Por outro lado, manter uma democracia com tudo aquilo com o qual ela se define e o que ela representa é dar um atestado de desistência de implementar no Brasil o socialismo com o, qual Dilmo e sua turma sempre sonharam. E também não fica só nisso. A manutenção da democracia significa, necessariamente, a culpabilidade e punição de todos que atentaram, de verdade (nada a ver com o 8 de janeiro) contra ela, com abuso e autoridade, autoritarismo, ilegalidades e inconstitucionalidades em série, subversão da realidade. E esse é o preço que eles não estão dispostos a pagar.
Este meio-termo, entre uma ditacracia ou democradura, porém, não conseguirá se sustentar por muito mais tempo, e devemos agradecer, principalmente, ao Dilmo. O desgoverno ao qual estamos submetidos está contribuindo fortemente para que o povo brasileiro, inclusive quem votou nele ou o apoiou, se revolte com a realidade dos fatos. Em apenas 1 ano e 5 meses já estamos em uma situação próximo do que a estocadora de ventos levou 5 anos e meio para fazer. Em sua saga para se vingar de seus algozes e da população que comemorou sua prisão, Dilmo meteu o pé no acelerador para garantir que em sua lápide possa constar escrito “aqui jaz o cara que se vingou do Brasil”.
A decisão final sobre o que seremos em breve, só depende de nós, cidadãos e eleitores que têm o mínimo de discernimento para contribuir para sermos um país melhor, seja votando direito, que significa jamais votar na esquerda novamente, ou compartilhando ideias e pensamentos que ajudem a esclarecer os incautos e os incapacitados cognitivamente, enquanto ainda temos essa prerrogativa. O primeiro passo para isso (e espero que os amigos gaúchos prestem bem atenção neste trecho) está nas eleições municipais daqui a 5 meses. Cada prefeito ou vereador de esquerda eleito é uma pá de cal a mais no futuro do município, do estado e do país. E se forem muitos, em 2026 a coisa poderá ficar ainda pior, pois a base de uma eleição geral está na capacidade política de um município eleger os candidatos apoiados pelos políticos da situação local.

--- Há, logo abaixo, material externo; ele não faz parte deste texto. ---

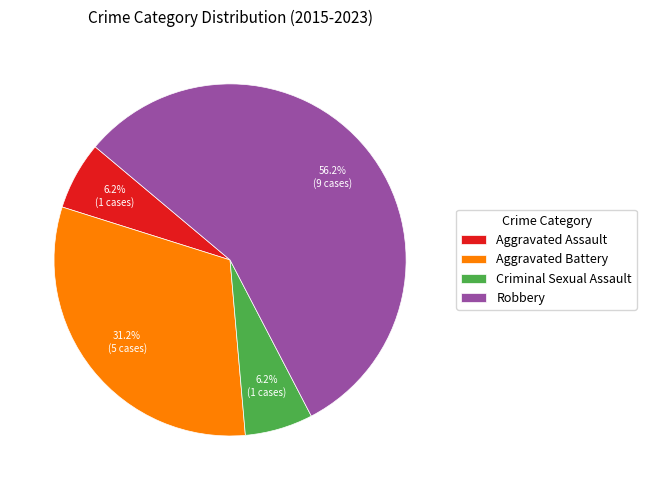

Which slice is the largest?

Robbery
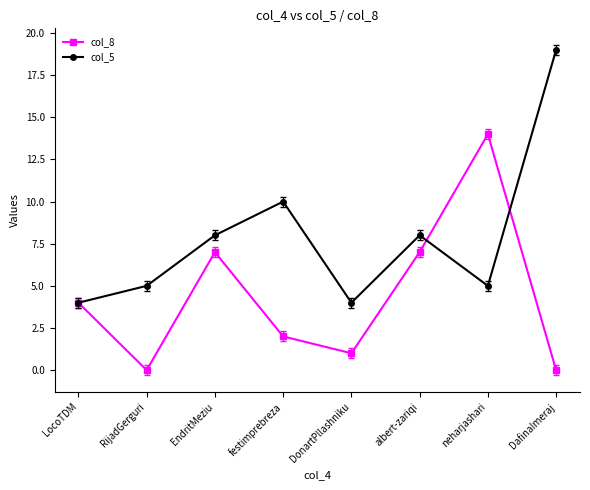

Where is the first local maximum for col_5?

festimprebreza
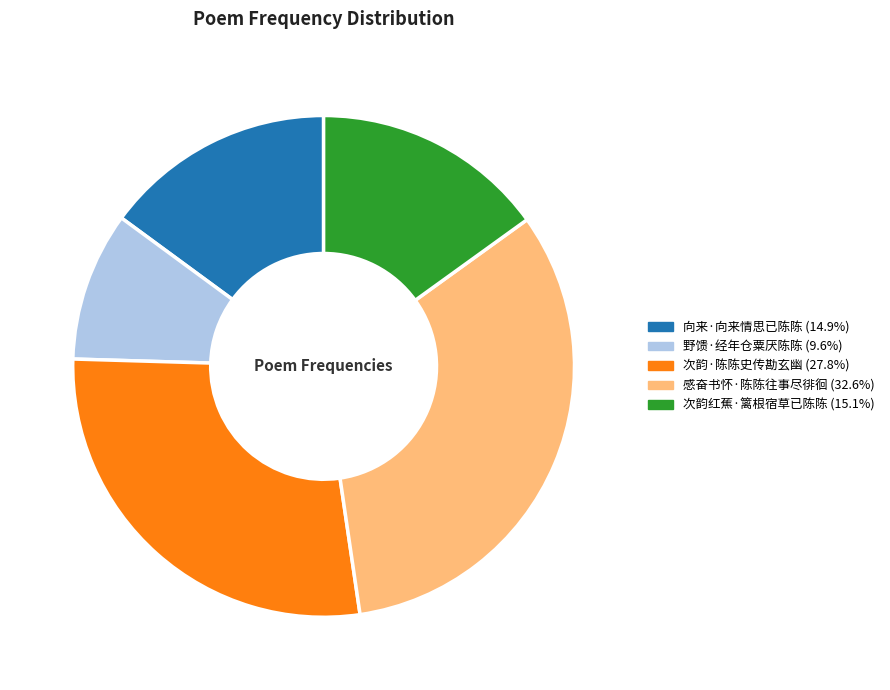

Between 感奋书怀·陈陈往事尽徘徊 and 野馈·经年仓粟厌陈陈, which is larger?

感奋书怀·陈陈往事尽徘徊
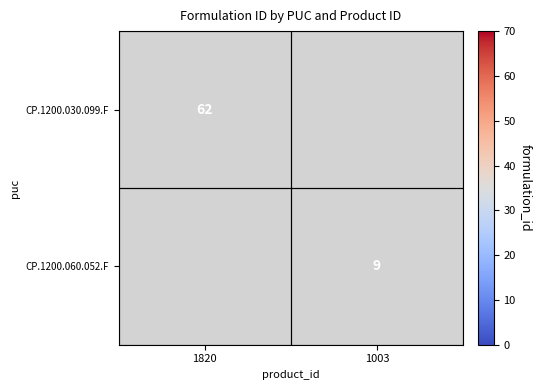

The value of CP.1200.030.099.F at 1820 is 26. True or false?

False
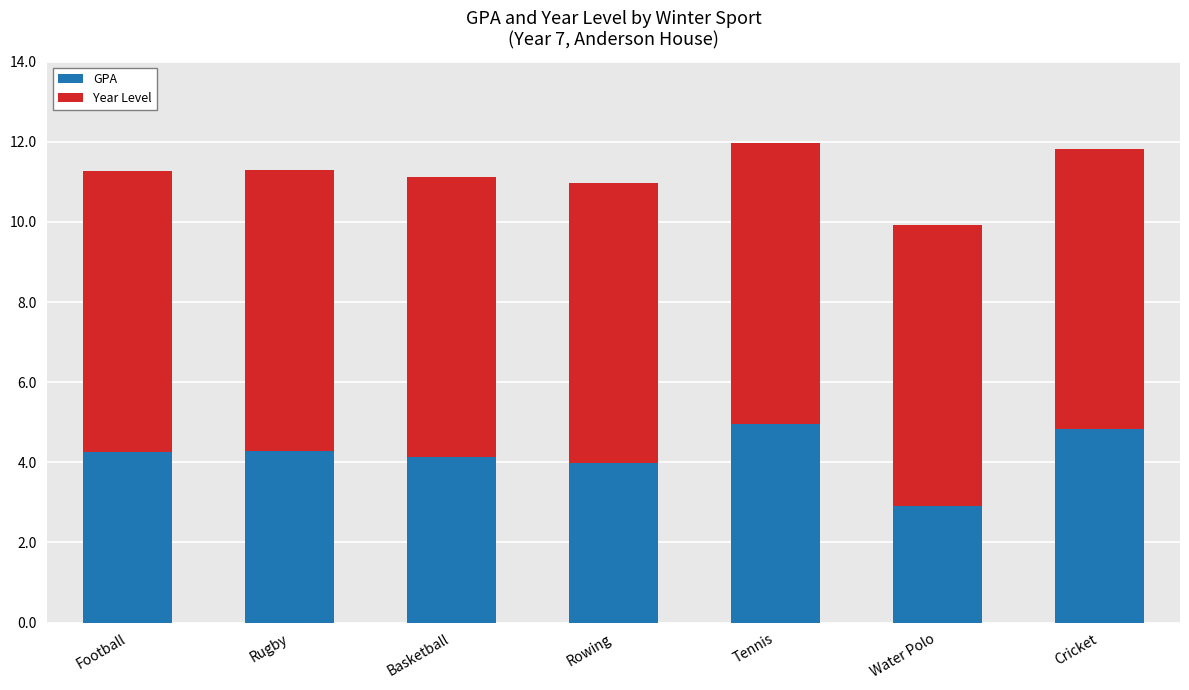

What is the average value of the GPA series?

4.2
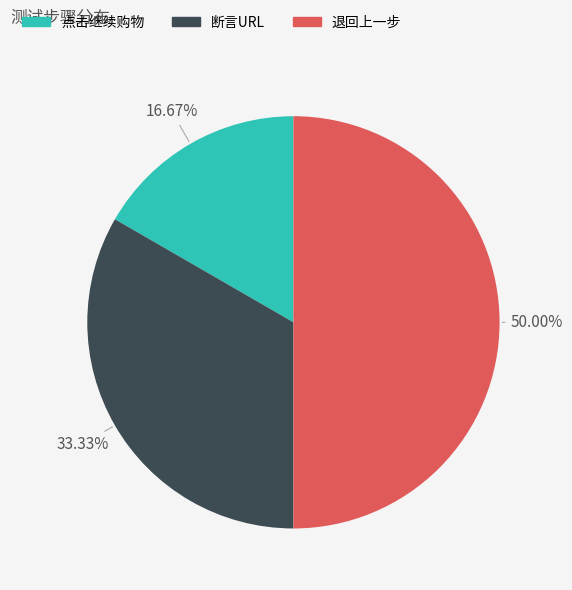

Is 点击继续购物 the majority of the pie?

No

Quanto mais medo tivermos do ministro Senka-Belo e seus togados amestrados, mais terreno estamos dando para que o projeto “cala boca não morreu p... nenhuma” avance sobre nós. Pense que eles podem até nos calar nas redes sociais, mas não podem nos proibir de pensar e conversar com as pessoas na nossa vida privada. Mais do que isso, não podem e não tem capacidade para prender ou matar milhões de pessoas como fizeram os comunistas russos, chineses, cubanos, norte-coreanos, nicaraguenses e venezuelanos quando resolveram se apropriar de seus países. Não estamos mais no precário início do século XX, não estamos no pós-guerra e não temos o tamanho territorial ou populacional da Nicarágua ou da Venezuela. E o mais importante: nós acordamos.
Gabriel García Márquez era um comunista apaixonado pelo poder e pelos poderosos, especialmente os ditadores. Mas, como disse seu biógrafo britânico, Gerald Martin, os ditadores também eram apaixonados por “Gabo”, e ele sabia muito bem se aproveitar disso.
Que o Brasil não viva sua própria versão de "Cem anos de solidão" (acredite, li 3 vezes). "Nos tempos do cólera" já estamos vivendo, mas, ao contrário do romance de García Márquez, não tem O amor. É ódio mesmo, e a cólera não é uma doença, é de um doente.